The Russian Tea Room: The Continental Man (Story by R.C. Peris)

1927. If we are to be technical about the birth of the place. And nearly all humans are susceptible to the lure of beginnings. That is why the Bible states, “In the beginning…”. 150 West 57th Street. Manhattan. If we are to be technical as to the location of a place. And nearly all humans are susceptible to geography. That is why the Bible states, “In Eden…”

The Russian Tea Room. It was founded by former dancers with the Russian Imperial Ballet. The Russians do so love ballet. It became a place for Russian expatriates to gather, drink Vodka, eat Slavic food heavily influenced by French techniques, and to seek a brand of cultural conversation, like those old European Salons, that was nearly absent in the USA. The Russian Tea Room grew in popularity and now it still juts out on 57th Street with its red awning with hints of something mysterious, luxurious and intellectual.

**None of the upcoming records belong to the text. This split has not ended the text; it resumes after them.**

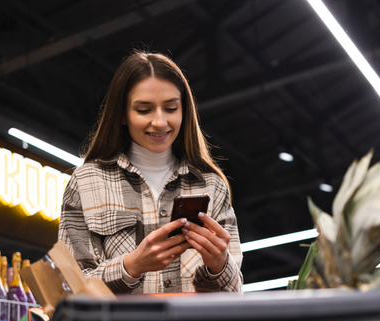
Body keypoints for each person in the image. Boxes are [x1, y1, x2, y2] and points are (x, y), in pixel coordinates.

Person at [58, 50, 243, 294]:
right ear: (122, 115)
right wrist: (131, 266)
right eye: (144, 110)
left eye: (171, 108)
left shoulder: (211, 185)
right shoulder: (86, 182)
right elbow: (68, 288)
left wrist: (219, 267)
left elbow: (235, 294)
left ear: (184, 111)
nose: (159, 121)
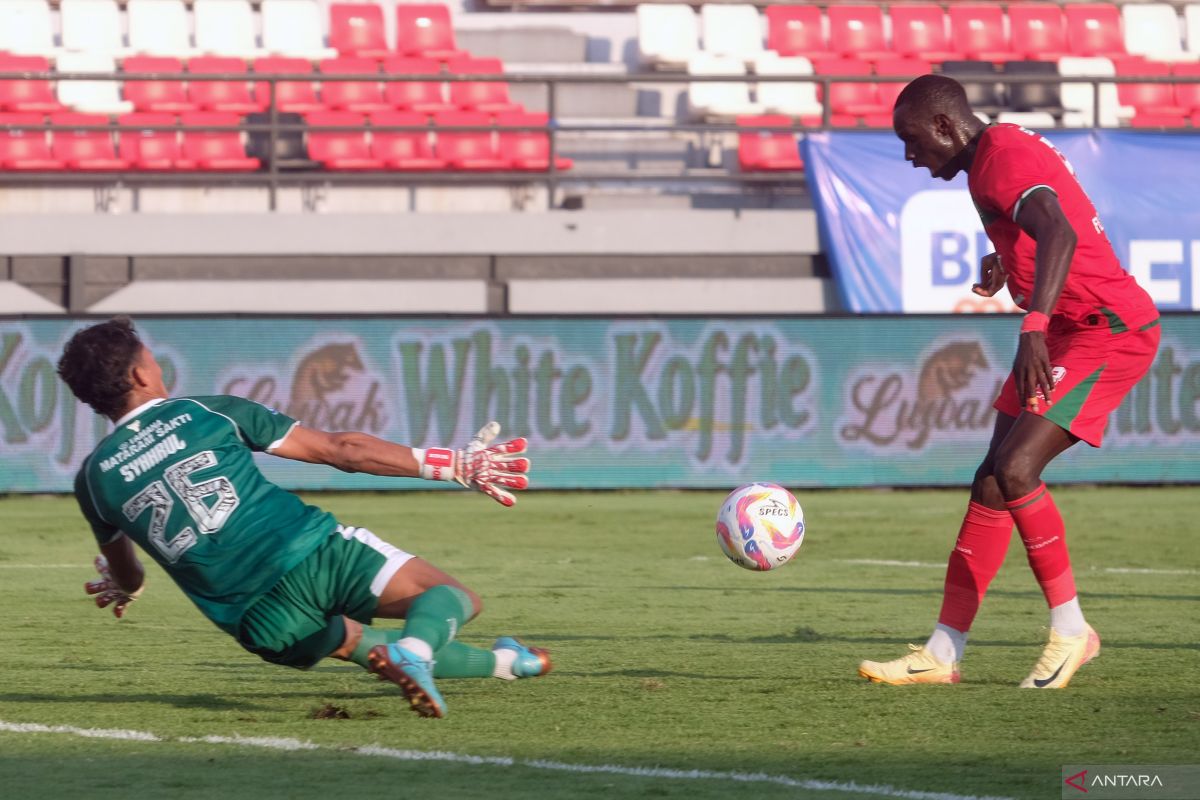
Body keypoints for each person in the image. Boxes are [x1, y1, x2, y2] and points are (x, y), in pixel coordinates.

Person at [58, 317, 548, 718]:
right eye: (149, 358)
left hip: (258, 621)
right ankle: (416, 652)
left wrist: (126, 587)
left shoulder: (93, 480)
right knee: (451, 598)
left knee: (377, 649)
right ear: (140, 375)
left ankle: (510, 663)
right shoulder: (206, 412)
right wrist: (452, 465)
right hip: (310, 555)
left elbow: (128, 575)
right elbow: (342, 451)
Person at [859, 75, 1160, 688]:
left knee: (1017, 470)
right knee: (992, 483)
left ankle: (1073, 632)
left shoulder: (1001, 160)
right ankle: (943, 653)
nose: (911, 155)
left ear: (945, 126)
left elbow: (1060, 231)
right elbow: (1042, 220)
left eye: (912, 140)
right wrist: (1008, 257)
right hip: (1072, 328)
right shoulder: (990, 157)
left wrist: (1034, 325)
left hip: (1107, 329)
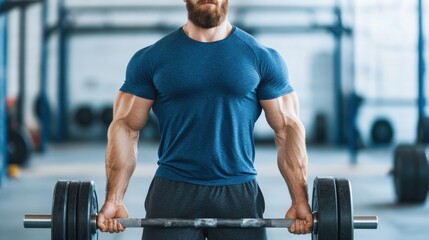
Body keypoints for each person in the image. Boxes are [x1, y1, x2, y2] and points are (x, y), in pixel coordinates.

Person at [97, 0, 313, 239]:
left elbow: (287, 128)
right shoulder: (151, 58)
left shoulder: (262, 58)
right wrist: (113, 199)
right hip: (172, 189)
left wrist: (300, 199)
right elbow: (125, 127)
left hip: (238, 192)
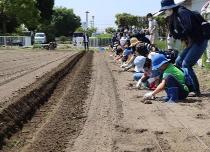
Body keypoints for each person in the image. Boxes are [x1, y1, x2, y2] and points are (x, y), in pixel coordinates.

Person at [160, 0, 208, 96]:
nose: (165, 12)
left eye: (165, 9)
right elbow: (175, 32)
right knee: (178, 61)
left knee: (186, 64)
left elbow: (189, 27)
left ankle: (195, 90)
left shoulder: (182, 12)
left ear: (171, 7)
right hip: (193, 41)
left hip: (200, 40)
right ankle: (183, 84)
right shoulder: (173, 16)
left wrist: (180, 34)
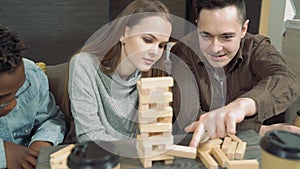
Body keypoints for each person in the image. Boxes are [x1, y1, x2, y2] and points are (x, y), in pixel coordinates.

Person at [170, 0, 300, 147]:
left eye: (226, 37)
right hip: (198, 146)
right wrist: (259, 129)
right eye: (205, 35)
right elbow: (189, 120)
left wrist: (242, 105)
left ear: (244, 29)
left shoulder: (256, 47)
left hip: (246, 147)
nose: (215, 48)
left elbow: (286, 81)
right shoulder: (183, 51)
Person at [68, 0, 172, 143]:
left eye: (161, 45)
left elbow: (154, 135)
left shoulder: (154, 75)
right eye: (148, 40)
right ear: (123, 33)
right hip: (99, 158)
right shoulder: (84, 64)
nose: (155, 52)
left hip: (137, 158)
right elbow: (89, 135)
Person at [0, 25, 66, 169]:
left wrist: (42, 143)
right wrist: (4, 153)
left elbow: (51, 118)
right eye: (2, 97)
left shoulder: (32, 74)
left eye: (19, 89)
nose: (13, 104)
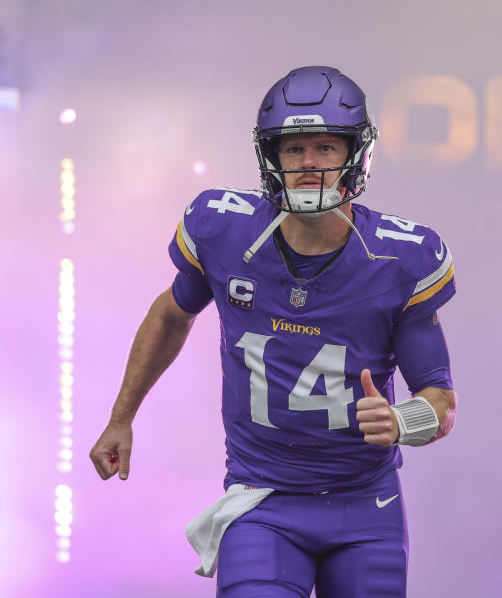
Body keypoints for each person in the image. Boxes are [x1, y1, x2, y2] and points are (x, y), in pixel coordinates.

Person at [89, 65, 457, 597]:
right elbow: (172, 314)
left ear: (356, 154)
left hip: (365, 506)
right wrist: (121, 417)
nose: (308, 163)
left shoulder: (400, 257)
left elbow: (441, 399)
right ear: (271, 157)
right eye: (293, 148)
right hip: (262, 499)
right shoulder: (224, 228)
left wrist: (403, 420)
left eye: (326, 147)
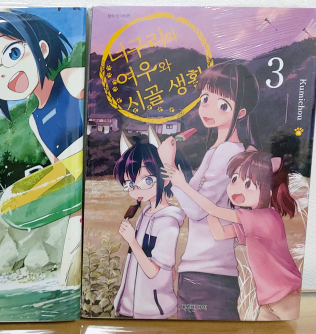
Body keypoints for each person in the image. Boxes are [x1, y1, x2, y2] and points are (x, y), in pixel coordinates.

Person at [0, 10, 85, 285]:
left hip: (97, 185)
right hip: (77, 207)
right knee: (69, 279)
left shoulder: (72, 80)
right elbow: (58, 172)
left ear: (42, 48)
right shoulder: (35, 121)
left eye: (13, 54)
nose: (5, 75)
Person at [164, 62, 260, 320]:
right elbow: (190, 199)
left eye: (223, 105)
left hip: (211, 273)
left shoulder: (228, 152)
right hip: (198, 269)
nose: (207, 108)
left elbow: (196, 210)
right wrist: (173, 173)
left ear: (240, 113)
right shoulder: (216, 151)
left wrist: (170, 168)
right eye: (205, 98)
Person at [164, 150, 302, 320]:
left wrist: (183, 185)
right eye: (235, 179)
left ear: (270, 191)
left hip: (286, 295)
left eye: (248, 184)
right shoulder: (252, 221)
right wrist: (210, 204)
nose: (236, 187)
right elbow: (220, 233)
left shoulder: (266, 217)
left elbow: (213, 209)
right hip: (267, 300)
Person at [113, 139, 184, 319]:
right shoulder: (145, 213)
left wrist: (132, 241)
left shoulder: (168, 222)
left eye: (147, 180)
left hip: (153, 311)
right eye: (130, 184)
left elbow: (153, 272)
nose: (136, 189)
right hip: (129, 307)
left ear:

I am a man of the Continent. I was born in Paris, raised in Sorrento and then Rome, schooled (partially) in Berlin, skied in Switzerland, attended Eton, wintered in Barcelona, attended the Sorbonne, then Cambridge, moved back to Paris, did business in Dusseldorf, and then began traveling extensively to St. Petersburg. I now reside in London. Belgravia. The only European country I have not been to is Finland. Awful weather though I hear the people are quite civil despite being ground zero for the Yanks and the Soviets during the Cold War.

I am of a certain age. I have particular tastes. I have lunch, every day, at the Russian Tea Room when I am in New York City.

I have lovers. I am a man of the Continent. Continental men have lovers, discuss socialism over expensive Brandy, read arcane literature, and find history, even the massacres, to be a tinge funny. But we do have our facts straight.

“Will you be dining alone?” asks the waiter in a crisp white jacket. I can hear a faint Russian accent. He probably moved to Brighton Beach in his teens.

“No. A lady shall be joining me. Bring tea service and a caviar tasting.”

“Very good, sir.”

When the waiter walked off I saw her. She was wearing preposterously high heels and wobbling a bit. She was like a newborn gazelle. As she got closer I realized time had not been gentle to her. There were strong lines on her face. Her hair and clothes were immaculate.

“Oh, Robert…” She pronounced it the French way. R-O-B-E-A-R.

“Darling,” I stood up and kissed both her cheeks. “I thought you might fall in those heels.”

She waves her hand dismissively and sits in the red leather booth. “Twenty years of ballet…my feet are always painful.”

“But why the towering heels?”

“Dear Robert, women must wear them if they wish to be fucked.”

I glance at the table next to ours. Two ladies were slurping borscht and don’t look up.

“I’ve ordered tea. Caviar.”

“Oh, I want Dushbar too. And salmon gravlax. Perhaps some Kulebyaka too. And vodka.”

I raise my eyes. “I’ve never seen you eat so much food.”

“Robert…the last time you saw me I was a ballet dancer. I lived on air and celery.”

“And now…”

“I have a ballet studio. You know that. But I do need a check. For tuition. Very important.”

“Can we at least finish lunch before talk of money?” I smoothed my green and gold tie.

“Do you want to a see a picture of her?”

I stare at the gleaming silverware. “Not really.”

“She’s your daughter.” Natasha’s eyes were cold. The blue summer skies turned frigid.

“Isn’t it enough I pay for her schooling?”

Natasha shrugs.

I pick up my butter knife for no reason. “Will she go into the ballet?”

Natasha laughs. “No. Not if I have a choice in the matter. She plays the violin and reads Lemony Snickett. She likes pink and unicorns. She likes going to the doctor. She finds what doctors and nurses do interesting. We’ve discussed medical school.”

“No doubt, I will have to pay. Well…she’s thirteen.”

“Her school is advanced. They are already preparing them for professional careers. Will we still fuck before I get the check?”

I might have blushed. “Why not?” I laugh. “A little coitus before I sign the check.”

Natasha shrugs again and then they served the caviar. Natasha orders half the menu with a nearly full mouth.

2005. If we are to be technical about the birth of my daughter. I’ve never seen her. I likely will never see her. But I pay. I pay. Men of the continent pay for their mishaps. In between socialism, brandy, and laughing at history.